Rabbi Yehuda HaNasi — the editor of the Mishnah — conducted long conversations with the Roman emperor Antoninus. Their friendship is one of the warmest cross-cultural exchanges in rabbinic literature. Antoninus was not a convert, but he took Jewish thought seriously, and the rabbi took Antoninus's Stoic instincts seriously too.

Gaster's Exempla (1924), No. 270, preserves one exchange with particular weight. The question was: when does the yetzer hara — the evil inclination — enter a person? And when does the neshamah, the soul itself, arrive?

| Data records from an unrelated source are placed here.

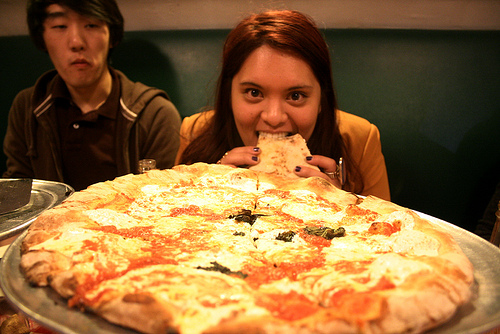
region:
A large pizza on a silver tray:
[18, 150, 494, 332]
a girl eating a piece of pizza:
[168, 2, 384, 193]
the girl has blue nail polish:
[234, 142, 324, 177]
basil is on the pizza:
[193, 206, 345, 279]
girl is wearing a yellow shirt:
[167, 96, 392, 207]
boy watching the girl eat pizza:
[9, 1, 398, 215]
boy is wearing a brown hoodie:
[3, 68, 179, 192]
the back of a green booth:
[2, 20, 499, 243]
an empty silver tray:
[0, 173, 73, 244]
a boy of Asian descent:
[15, 0, 134, 107]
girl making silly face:
[169, 3, 392, 205]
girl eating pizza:
[164, 2, 396, 199]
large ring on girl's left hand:
[324, 154, 349, 183]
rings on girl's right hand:
[215, 148, 228, 163]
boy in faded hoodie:
[4, 0, 180, 182]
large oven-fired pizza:
[19, 153, 475, 331]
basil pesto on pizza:
[200, 200, 348, 280]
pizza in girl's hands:
[246, 128, 317, 183]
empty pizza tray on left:
[1, 159, 75, 241]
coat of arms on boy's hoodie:
[133, 152, 157, 173]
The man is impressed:
[32, 8, 129, 91]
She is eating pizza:
[187, 33, 349, 178]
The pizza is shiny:
[78, 166, 434, 310]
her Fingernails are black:
[288, 153, 314, 168]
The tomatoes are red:
[267, 292, 303, 313]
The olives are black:
[280, 222, 345, 242]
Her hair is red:
[215, 20, 330, 55]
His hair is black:
[20, 7, 128, 45]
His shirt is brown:
[70, 118, 112, 170]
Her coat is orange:
[190, 112, 394, 147]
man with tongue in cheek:
[30, 1, 120, 86]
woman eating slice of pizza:
[223, 8, 328, 148]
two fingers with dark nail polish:
[230, 145, 262, 164]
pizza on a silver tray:
[5, 168, 499, 333]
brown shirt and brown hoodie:
[7, 78, 177, 175]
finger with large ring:
[305, 150, 352, 187]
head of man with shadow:
[18, 1, 187, 94]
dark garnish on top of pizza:
[230, 201, 351, 244]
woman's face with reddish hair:
[215, 5, 328, 129]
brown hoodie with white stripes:
[13, 69, 170, 169]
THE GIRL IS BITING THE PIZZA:
[250, 128, 300, 148]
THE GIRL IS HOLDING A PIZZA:
[212, 135, 342, 190]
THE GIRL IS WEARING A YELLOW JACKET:
[160, 97, 396, 210]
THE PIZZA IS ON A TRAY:
[12, 151, 478, 331]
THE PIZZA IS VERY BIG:
[0, 168, 496, 330]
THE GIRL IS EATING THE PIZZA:
[180, 5, 366, 201]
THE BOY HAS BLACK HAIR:
[12, 0, 133, 83]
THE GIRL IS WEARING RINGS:
[211, 151, 231, 171]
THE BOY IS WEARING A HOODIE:
[3, 68, 183, 186]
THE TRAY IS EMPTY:
[0, 164, 78, 243]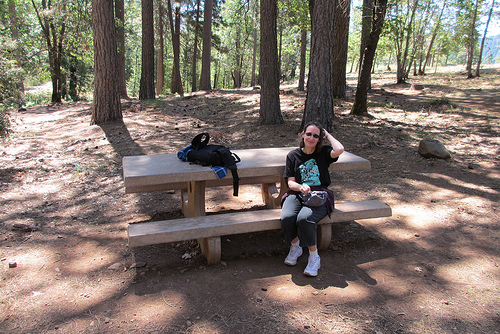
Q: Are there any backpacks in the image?
A: Yes, there is a backpack.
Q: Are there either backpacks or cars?
A: Yes, there is a backpack.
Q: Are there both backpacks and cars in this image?
A: No, there is a backpack but no cars.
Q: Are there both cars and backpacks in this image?
A: No, there is a backpack but no cars.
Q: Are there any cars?
A: No, there are no cars.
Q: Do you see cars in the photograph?
A: No, there are no cars.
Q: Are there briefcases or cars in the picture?
A: No, there are no cars or briefcases.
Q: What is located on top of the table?
A: The backpack is on top of the table.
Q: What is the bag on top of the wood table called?
A: The bag is a backpack.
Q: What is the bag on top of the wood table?
A: The bag is a backpack.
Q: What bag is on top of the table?
A: The bag is a backpack.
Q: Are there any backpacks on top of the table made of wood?
A: Yes, there is a backpack on top of the table.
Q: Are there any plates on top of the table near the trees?
A: No, there is a backpack on top of the table.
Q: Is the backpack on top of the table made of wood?
A: Yes, the backpack is on top of the table.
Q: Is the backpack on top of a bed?
A: No, the backpack is on top of the table.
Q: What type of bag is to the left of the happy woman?
A: The bag is a backpack.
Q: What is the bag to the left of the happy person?
A: The bag is a backpack.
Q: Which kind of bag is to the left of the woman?
A: The bag is a backpack.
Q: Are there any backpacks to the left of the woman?
A: Yes, there is a backpack to the left of the woman.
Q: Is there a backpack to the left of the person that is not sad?
A: Yes, there is a backpack to the left of the woman.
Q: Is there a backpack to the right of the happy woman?
A: No, the backpack is to the left of the woman.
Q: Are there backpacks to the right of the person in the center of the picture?
A: No, the backpack is to the left of the woman.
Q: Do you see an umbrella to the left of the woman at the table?
A: No, there is a backpack to the left of the woman.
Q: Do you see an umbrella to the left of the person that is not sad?
A: No, there is a backpack to the left of the woman.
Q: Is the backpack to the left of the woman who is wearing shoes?
A: Yes, the backpack is to the left of the woman.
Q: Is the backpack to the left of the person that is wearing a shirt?
A: Yes, the backpack is to the left of the woman.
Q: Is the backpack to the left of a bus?
A: No, the backpack is to the left of the woman.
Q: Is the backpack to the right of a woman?
A: No, the backpack is to the left of a woman.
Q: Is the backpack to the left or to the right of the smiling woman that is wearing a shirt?
A: The backpack is to the left of the woman.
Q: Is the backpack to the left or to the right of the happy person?
A: The backpack is to the left of the woman.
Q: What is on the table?
A: The backpack is on the table.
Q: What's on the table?
A: The backpack is on the table.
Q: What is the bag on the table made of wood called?
A: The bag is a backpack.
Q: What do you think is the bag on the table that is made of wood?
A: The bag is a backpack.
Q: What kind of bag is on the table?
A: The bag is a backpack.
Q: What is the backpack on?
A: The backpack is on the table.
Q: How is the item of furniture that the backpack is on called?
A: The piece of furniture is a table.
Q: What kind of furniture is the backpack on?
A: The backpack is on the table.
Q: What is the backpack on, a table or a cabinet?
A: The backpack is on a table.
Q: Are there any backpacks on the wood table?
A: Yes, there is a backpack on the table.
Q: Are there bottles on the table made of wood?
A: No, there is a backpack on the table.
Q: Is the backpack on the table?
A: Yes, the backpack is on the table.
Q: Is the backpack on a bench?
A: No, the backpack is on the table.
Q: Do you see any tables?
A: Yes, there is a table.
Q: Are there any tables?
A: Yes, there is a table.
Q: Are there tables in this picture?
A: Yes, there is a table.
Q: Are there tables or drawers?
A: Yes, there is a table.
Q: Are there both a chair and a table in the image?
A: No, there is a table but no chairs.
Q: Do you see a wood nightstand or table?
A: Yes, there is a wood table.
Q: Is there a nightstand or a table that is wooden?
A: Yes, the table is wooden.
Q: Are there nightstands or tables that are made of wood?
A: Yes, the table is made of wood.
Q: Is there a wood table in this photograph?
A: Yes, there is a wood table.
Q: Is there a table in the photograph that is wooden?
A: Yes, there is a table that is wooden.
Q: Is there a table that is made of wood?
A: Yes, there is a table that is made of wood.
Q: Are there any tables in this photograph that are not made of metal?
A: Yes, there is a table that is made of wood.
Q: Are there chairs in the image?
A: No, there are no chairs.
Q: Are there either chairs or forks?
A: No, there are no chairs or forks.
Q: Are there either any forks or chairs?
A: No, there are no chairs or forks.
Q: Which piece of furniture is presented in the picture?
A: The piece of furniture is a table.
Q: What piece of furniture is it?
A: The piece of furniture is a table.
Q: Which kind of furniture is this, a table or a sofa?
A: This is a table.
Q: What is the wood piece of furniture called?
A: The piece of furniture is a table.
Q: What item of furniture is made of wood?
A: The piece of furniture is a table.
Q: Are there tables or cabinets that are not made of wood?
A: No, there is a table but it is made of wood.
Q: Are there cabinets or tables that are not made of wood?
A: No, there is a table but it is made of wood.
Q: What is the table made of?
A: The table is made of wood.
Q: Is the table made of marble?
A: No, the table is made of wood.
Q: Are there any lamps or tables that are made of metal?
A: No, there is a table but it is made of wood.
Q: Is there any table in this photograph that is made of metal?
A: No, there is a table but it is made of wood.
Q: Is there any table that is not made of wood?
A: No, there is a table but it is made of wood.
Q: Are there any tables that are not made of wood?
A: No, there is a table but it is made of wood.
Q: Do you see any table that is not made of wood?
A: No, there is a table but it is made of wood.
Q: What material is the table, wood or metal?
A: The table is made of wood.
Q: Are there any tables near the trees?
A: Yes, there is a table near the trees.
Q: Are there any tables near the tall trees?
A: Yes, there is a table near the trees.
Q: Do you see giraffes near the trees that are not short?
A: No, there is a table near the trees.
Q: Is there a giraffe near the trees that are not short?
A: No, there is a table near the trees.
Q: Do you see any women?
A: Yes, there is a woman.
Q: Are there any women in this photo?
A: Yes, there is a woman.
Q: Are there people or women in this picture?
A: Yes, there is a woman.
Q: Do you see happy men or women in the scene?
A: Yes, there is a happy woman.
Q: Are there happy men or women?
A: Yes, there is a happy woman.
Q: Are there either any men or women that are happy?
A: Yes, the woman is happy.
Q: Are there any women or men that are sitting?
A: Yes, the woman is sitting.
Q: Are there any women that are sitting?
A: Yes, there is a woman that is sitting.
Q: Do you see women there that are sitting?
A: Yes, there is a woman that is sitting.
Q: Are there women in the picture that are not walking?
A: Yes, there is a woman that is sitting.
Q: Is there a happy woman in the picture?
A: Yes, there is a happy woman.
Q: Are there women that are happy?
A: Yes, there is a woman that is happy.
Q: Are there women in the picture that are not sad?
A: Yes, there is a happy woman.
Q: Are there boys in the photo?
A: No, there are no boys.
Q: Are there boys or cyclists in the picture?
A: No, there are no boys or cyclists.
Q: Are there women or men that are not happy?
A: No, there is a woman but she is happy.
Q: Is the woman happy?
A: Yes, the woman is happy.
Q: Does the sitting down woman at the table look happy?
A: Yes, the woman is happy.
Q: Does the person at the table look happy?
A: Yes, the woman is happy.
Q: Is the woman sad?
A: No, the woman is happy.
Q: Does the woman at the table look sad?
A: No, the woman is happy.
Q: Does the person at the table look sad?
A: No, the woman is happy.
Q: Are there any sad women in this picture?
A: No, there is a woman but she is happy.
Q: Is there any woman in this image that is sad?
A: No, there is a woman but she is happy.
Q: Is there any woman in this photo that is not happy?
A: No, there is a woman but she is happy.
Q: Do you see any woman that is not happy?
A: No, there is a woman but she is happy.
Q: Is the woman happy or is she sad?
A: The woman is happy.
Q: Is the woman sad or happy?
A: The woman is happy.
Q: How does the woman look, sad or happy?
A: The woman is happy.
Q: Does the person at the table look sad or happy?
A: The woman is happy.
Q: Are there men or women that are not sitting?
A: No, there is a woman but she is sitting.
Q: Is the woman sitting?
A: Yes, the woman is sitting.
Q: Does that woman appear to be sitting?
A: Yes, the woman is sitting.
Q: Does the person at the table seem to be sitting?
A: Yes, the woman is sitting.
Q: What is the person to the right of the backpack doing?
A: The woman is sitting.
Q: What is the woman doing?
A: The woman is sitting.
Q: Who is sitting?
A: The woman is sitting.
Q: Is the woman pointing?
A: No, the woman is sitting.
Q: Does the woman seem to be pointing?
A: No, the woman is sitting.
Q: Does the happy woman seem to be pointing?
A: No, the woman is sitting.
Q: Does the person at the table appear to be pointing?
A: No, the woman is sitting.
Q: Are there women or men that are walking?
A: No, there is a woman but she is sitting.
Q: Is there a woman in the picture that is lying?
A: No, there is a woman but she is sitting.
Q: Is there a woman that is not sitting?
A: No, there is a woman but she is sitting.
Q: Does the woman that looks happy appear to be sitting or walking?
A: The woman is sitting.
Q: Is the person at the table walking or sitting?
A: The woman is sitting.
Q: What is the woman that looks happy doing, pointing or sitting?
A: The woman is sitting.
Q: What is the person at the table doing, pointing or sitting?
A: The woman is sitting.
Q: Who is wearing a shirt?
A: The woman is wearing a shirt.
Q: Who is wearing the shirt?
A: The woman is wearing a shirt.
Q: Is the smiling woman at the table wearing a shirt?
A: Yes, the woman is wearing a shirt.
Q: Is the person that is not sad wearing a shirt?
A: Yes, the woman is wearing a shirt.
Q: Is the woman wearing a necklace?
A: No, the woman is wearing a shirt.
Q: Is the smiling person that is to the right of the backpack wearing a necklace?
A: No, the woman is wearing a shirt.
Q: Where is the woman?
A: The woman is at the table.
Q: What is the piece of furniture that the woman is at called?
A: The piece of furniture is a table.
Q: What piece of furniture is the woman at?
A: The woman is at the table.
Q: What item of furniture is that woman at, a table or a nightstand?
A: The woman is at a table.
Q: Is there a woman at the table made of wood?
A: Yes, there is a woman at the table.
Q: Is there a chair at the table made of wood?
A: No, there is a woman at the table.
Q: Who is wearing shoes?
A: The woman is wearing shoes.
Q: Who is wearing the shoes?
A: The woman is wearing shoes.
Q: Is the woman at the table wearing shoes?
A: Yes, the woman is wearing shoes.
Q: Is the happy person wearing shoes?
A: Yes, the woman is wearing shoes.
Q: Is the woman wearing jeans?
A: No, the woman is wearing shoes.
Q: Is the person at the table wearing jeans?
A: No, the woman is wearing shoes.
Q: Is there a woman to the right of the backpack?
A: Yes, there is a woman to the right of the backpack.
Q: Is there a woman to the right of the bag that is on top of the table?
A: Yes, there is a woman to the right of the backpack.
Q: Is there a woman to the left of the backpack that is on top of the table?
A: No, the woman is to the right of the backpack.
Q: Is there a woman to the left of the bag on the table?
A: No, the woman is to the right of the backpack.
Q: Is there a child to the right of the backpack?
A: No, there is a woman to the right of the backpack.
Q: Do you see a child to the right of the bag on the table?
A: No, there is a woman to the right of the backpack.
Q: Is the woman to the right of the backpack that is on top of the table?
A: Yes, the woman is to the right of the backpack.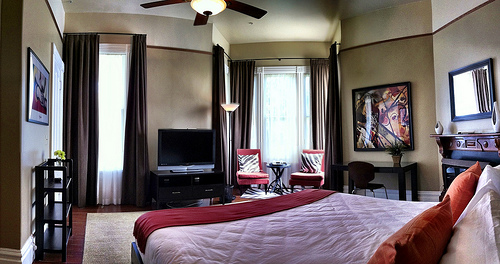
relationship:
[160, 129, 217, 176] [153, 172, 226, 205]
tv on table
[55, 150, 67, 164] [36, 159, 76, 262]
flower on bookstand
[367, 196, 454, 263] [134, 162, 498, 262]
pillow on bed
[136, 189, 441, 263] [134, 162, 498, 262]
comforter on bed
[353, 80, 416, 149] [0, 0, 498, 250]
painting on wall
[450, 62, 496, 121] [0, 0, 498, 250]
mirror on wall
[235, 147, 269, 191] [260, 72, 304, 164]
chair in front of window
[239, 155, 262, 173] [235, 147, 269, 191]
pillow on chair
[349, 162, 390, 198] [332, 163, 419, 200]
chair in front of desk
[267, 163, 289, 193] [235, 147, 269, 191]
table by chair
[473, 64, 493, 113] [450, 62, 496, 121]
curtain in mirror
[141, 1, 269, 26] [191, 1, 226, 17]
ceiling fan with light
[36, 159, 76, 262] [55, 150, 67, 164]
bookstand has flower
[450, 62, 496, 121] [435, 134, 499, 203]
mirror above fireplace mantel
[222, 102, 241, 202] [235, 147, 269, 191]
lamp behind chair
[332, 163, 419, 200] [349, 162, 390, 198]
desk with chair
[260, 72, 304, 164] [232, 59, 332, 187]
window with curtains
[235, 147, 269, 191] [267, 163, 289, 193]
chair by table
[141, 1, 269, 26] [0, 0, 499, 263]
ceiling fan in room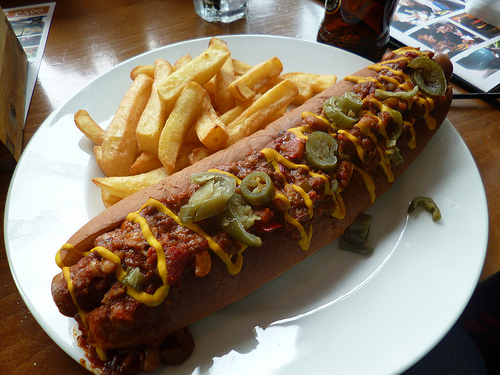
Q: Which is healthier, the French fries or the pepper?
A: The pepper is healthier than the French fries.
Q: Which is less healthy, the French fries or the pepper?
A: The French fries is less healthy than the pepper.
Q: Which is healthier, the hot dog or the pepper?
A: The pepper is healthier than the hot dog.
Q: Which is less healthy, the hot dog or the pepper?
A: The hot dog is less healthy than the pepper.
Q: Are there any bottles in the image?
A: Yes, there is a bottle.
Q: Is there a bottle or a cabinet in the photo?
A: Yes, there is a bottle.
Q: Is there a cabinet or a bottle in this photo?
A: Yes, there is a bottle.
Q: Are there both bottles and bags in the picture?
A: No, there is a bottle but no bags.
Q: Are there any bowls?
A: No, there are no bowls.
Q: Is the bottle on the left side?
A: No, the bottle is on the right of the image.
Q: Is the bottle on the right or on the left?
A: The bottle is on the right of the image.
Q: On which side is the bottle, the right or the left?
A: The bottle is on the right of the image.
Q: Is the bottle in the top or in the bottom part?
A: The bottle is in the top of the image.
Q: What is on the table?
A: The bottle is on the table.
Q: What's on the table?
A: The bottle is on the table.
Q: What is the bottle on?
A: The bottle is on the table.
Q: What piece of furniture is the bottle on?
A: The bottle is on the table.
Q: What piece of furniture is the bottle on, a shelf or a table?
A: The bottle is on a table.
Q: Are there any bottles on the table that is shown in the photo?
A: Yes, there is a bottle on the table.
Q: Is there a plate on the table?
A: No, there is a bottle on the table.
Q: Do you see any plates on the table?
A: No, there is a bottle on the table.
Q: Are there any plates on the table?
A: No, there is a bottle on the table.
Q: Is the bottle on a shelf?
A: No, the bottle is on a table.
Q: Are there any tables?
A: Yes, there is a table.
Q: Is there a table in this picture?
A: Yes, there is a table.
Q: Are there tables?
A: Yes, there is a table.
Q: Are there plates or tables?
A: Yes, there is a table.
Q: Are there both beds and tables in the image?
A: No, there is a table but no beds.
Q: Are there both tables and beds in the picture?
A: No, there is a table but no beds.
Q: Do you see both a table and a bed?
A: No, there is a table but no beds.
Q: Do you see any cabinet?
A: No, there are no cabinets.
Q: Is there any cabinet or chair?
A: No, there are no cabinets or chairs.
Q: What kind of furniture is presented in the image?
A: The furniture is a table.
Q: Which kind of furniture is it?
A: The piece of furniture is a table.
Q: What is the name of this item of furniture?
A: This is a table.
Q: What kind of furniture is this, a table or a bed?
A: This is a table.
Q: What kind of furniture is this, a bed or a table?
A: This is a table.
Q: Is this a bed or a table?
A: This is a table.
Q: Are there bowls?
A: No, there are no bowls.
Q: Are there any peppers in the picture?
A: Yes, there is a pepper.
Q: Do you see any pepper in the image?
A: Yes, there is a pepper.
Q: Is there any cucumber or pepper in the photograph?
A: Yes, there is a pepper.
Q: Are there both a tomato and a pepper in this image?
A: No, there is a pepper but no tomatoes.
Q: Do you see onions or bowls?
A: No, there are no bowls or onions.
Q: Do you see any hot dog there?
A: Yes, there is a hot dog.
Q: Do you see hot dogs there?
A: Yes, there is a hot dog.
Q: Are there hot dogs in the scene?
A: Yes, there is a hot dog.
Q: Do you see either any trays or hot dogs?
A: Yes, there is a hot dog.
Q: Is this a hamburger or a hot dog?
A: This is a hot dog.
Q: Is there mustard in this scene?
A: Yes, there is mustard.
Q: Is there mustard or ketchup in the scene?
A: Yes, there is mustard.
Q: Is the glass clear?
A: Yes, the glass is clear.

Rabbi Yehuda, in an exchange recorded more fully in Sanhedrin 91b, reports what he learned from Antoninus. "The evil inclination," the emperor argued, "enters a person at the moment of birth, not before. A fetus in the womb has no capacity yet to will harm. The inclination is born with the child."

And the soul? Antoninus answered: "from the moment of conception." The neshamah is there from the very first union. The body is alive with spirit long before it is alive with temptation.

Rabbi Yehuda took the argument as sound and attributed both insights to the emperor. It is a remarkable act of intellectual generosity — the greatest Jewish legal authority of his age conceding that a Roman had clarified a question about the inner architecture of human life. The soul, it turns out, arrives early. The struggle with it does not begin until the first breath.